TASK TO CARRY OUT: Leave the pictures aside and give back every entry below word for word.
%%
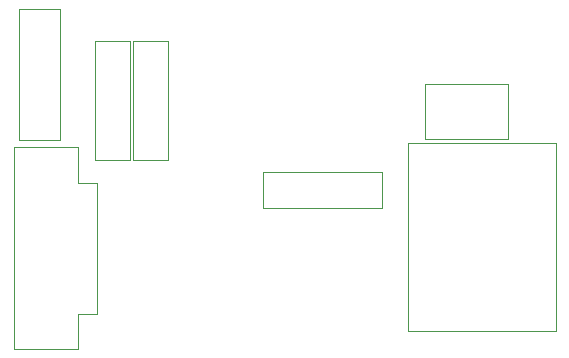
<source format=gbr>
G04 #@! TF.FileFunction,Other,User*
%FSLAX46Y46*%
G04 Gerber Fmt 4.6, Leading zero omitted, Abs format (unit mm)*
G04 Created by KiCad (PCBNEW 4.0.6) date 2017 May 11, Thursday 23:22:10*
%MOMM*%
%LPD*%
G01*
G04 APERTURE LIST*
%ADD10C,1.000000*%
%ADD11C,0.050000*%
G04 APERTURE END LIST*
D10*
D11*
X26917500Y-75932500D02*
X26917500Y-70382500D01*
X26917500Y-70382500D02*
X25317500Y-70382500D01*
X25317500Y-70382500D02*
X25317500Y-67382500D01*
X25317500Y-67382500D02*
X19917500Y-67382500D01*
X19917500Y-67382500D02*
X19917500Y-75932500D01*
X26917500Y-75932500D02*
X26917500Y-81482500D01*
X26917500Y-81482500D02*
X25317500Y-81482500D01*
X25317500Y-81482500D02*
X25317500Y-84482500D01*
X25317500Y-84482500D02*
X19917500Y-84482500D01*
X19917500Y-84482500D02*
X19917500Y-75932500D01*
X20317500Y-55642500D02*
X20317500Y-66792500D01*
X23817500Y-55642500D02*
X23817500Y-66792500D01*
X20317500Y-55642500D02*
X23817500Y-55642500D01*
X20317500Y-66792500D02*
X23817500Y-66792500D01*
X65800000Y-67050000D02*
X53300000Y-67050000D01*
X53300000Y-67050000D02*
X53300000Y-82950000D01*
X53300000Y-82950000D02*
X65800000Y-82950000D01*
X65800000Y-82950000D02*
X65800000Y-67050000D01*
X61790000Y-62050000D02*
X61790000Y-66650000D01*
X61790000Y-62050000D02*
X54690000Y-62050000D01*
X61790000Y-66650000D02*
X54690000Y-66650000D01*
X54690000Y-62050000D02*
X54690000Y-66650000D01*
X30000000Y-68500000D02*
X30000000Y-58400000D01*
X33000000Y-68500000D02*
X30000000Y-68500000D01*
X30000000Y-58400000D02*
X33000000Y-58400000D01*
X33000000Y-68500000D02*
X33000000Y-58400000D01*
X26750000Y-68500000D02*
X26750000Y-58400000D01*
X29750000Y-68500000D02*
X26750000Y-68500000D01*
X26750000Y-58400000D02*
X29750000Y-58400000D01*
X29750000Y-68500000D02*
X29750000Y-58400000D01*
X41000000Y-69500000D02*
X51100000Y-69500000D01*
X41000000Y-72500000D02*
X41000000Y-69500000D01*
X51100000Y-69500000D02*
X51100000Y-72500000D01*
X41000000Y-72500000D02*
X51100000Y-72500000D01*
M02*

</source>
%%
RESPONSE TO THIS EXERCISE:
<source format=gbr>
G04 #@! TF.FileFunction,Other,User*
%FSLAX46Y46*%
G04 Gerber Fmt 4.6, Leading zero omitted, Abs format (unit mm)*
G04 Created by KiCad (PCBNEW 4.0.6) date 2017 May 11, Thursday 23:22:10*
%MOMM*%
%LPD*%
G01*
G04 APERTURE LIST*
%ADD10C,1.000000*%
%ADD11C,0.050000*%
G04 APERTURE END LIST*
D10*
D11*
X26917500Y-75932500D02*
X26917500Y-70382500D01*
X26917500Y-70382500D02*
X25317500Y-70382500D01*
X25317500Y-70382500D02*
X25317500Y-67382500D01*
X25317500Y-67382500D02*
X19917500Y-67382500D01*
X19917500Y-67382500D02*
X19917500Y-75932500D01*
X26917500Y-75932500D02*
X26917500Y-81482500D01*
X26917500Y-81482500D02*
X25317500Y-81482500D01*
X25317500Y-81482500D02*
X25317500Y-84482500D01*
X25317500Y-84482500D02*
X19917500Y-84482500D01*
X19917500Y-84482500D02*
X19917500Y-75932500D01*
X20317500Y-55642500D02*
X20317500Y-66792500D01*
X23817500Y-55642500D02*
X23817500Y-66792500D01*
X20317500Y-55642500D02*
X23817500Y-55642500D01*
X20317500Y-66792500D02*
X23817500Y-66792500D01*
X65800000Y-67050000D02*
X53300000Y-67050000D01*
X53300000Y-67050000D02*
X53300000Y-82950000D01*
X53300000Y-82950000D02*
X65800000Y-82950000D01*
X65800000Y-82950000D02*
X65800000Y-67050000D01*
X61790000Y-62050000D02*
X61790000Y-66650000D01*
X61790000Y-62050000D02*
X54690000Y-62050000D01*
X61790000Y-66650000D02*
X54690000Y-66650000D01*
X54690000Y-62050000D02*
X54690000Y-66650000D01*
X30000000Y-68500000D02*
X30000000Y-58400000D01*
X33000000Y-68500000D02*
X30000000Y-68500000D01*
X30000000Y-58400000D02*
X33000000Y-58400000D01*
X33000000Y-68500000D02*
X33000000Y-58400000D01*
X26750000Y-68500000D02*
X26750000Y-58400000D01*
X29750000Y-68500000D02*
X26750000Y-68500000D01*
X26750000Y-58400000D02*
X29750000Y-58400000D01*
X29750000Y-68500000D02*
X29750000Y-58400000D01*
X41000000Y-69500000D02*
X51100000Y-69500000D01*
X41000000Y-72500000D02*
X41000000Y-69500000D01*
X51100000Y-69500000D02*
X51100000Y-72500000D01*
X41000000Y-72500000D02*
X51100000Y-72500000D01*
M02*

</source>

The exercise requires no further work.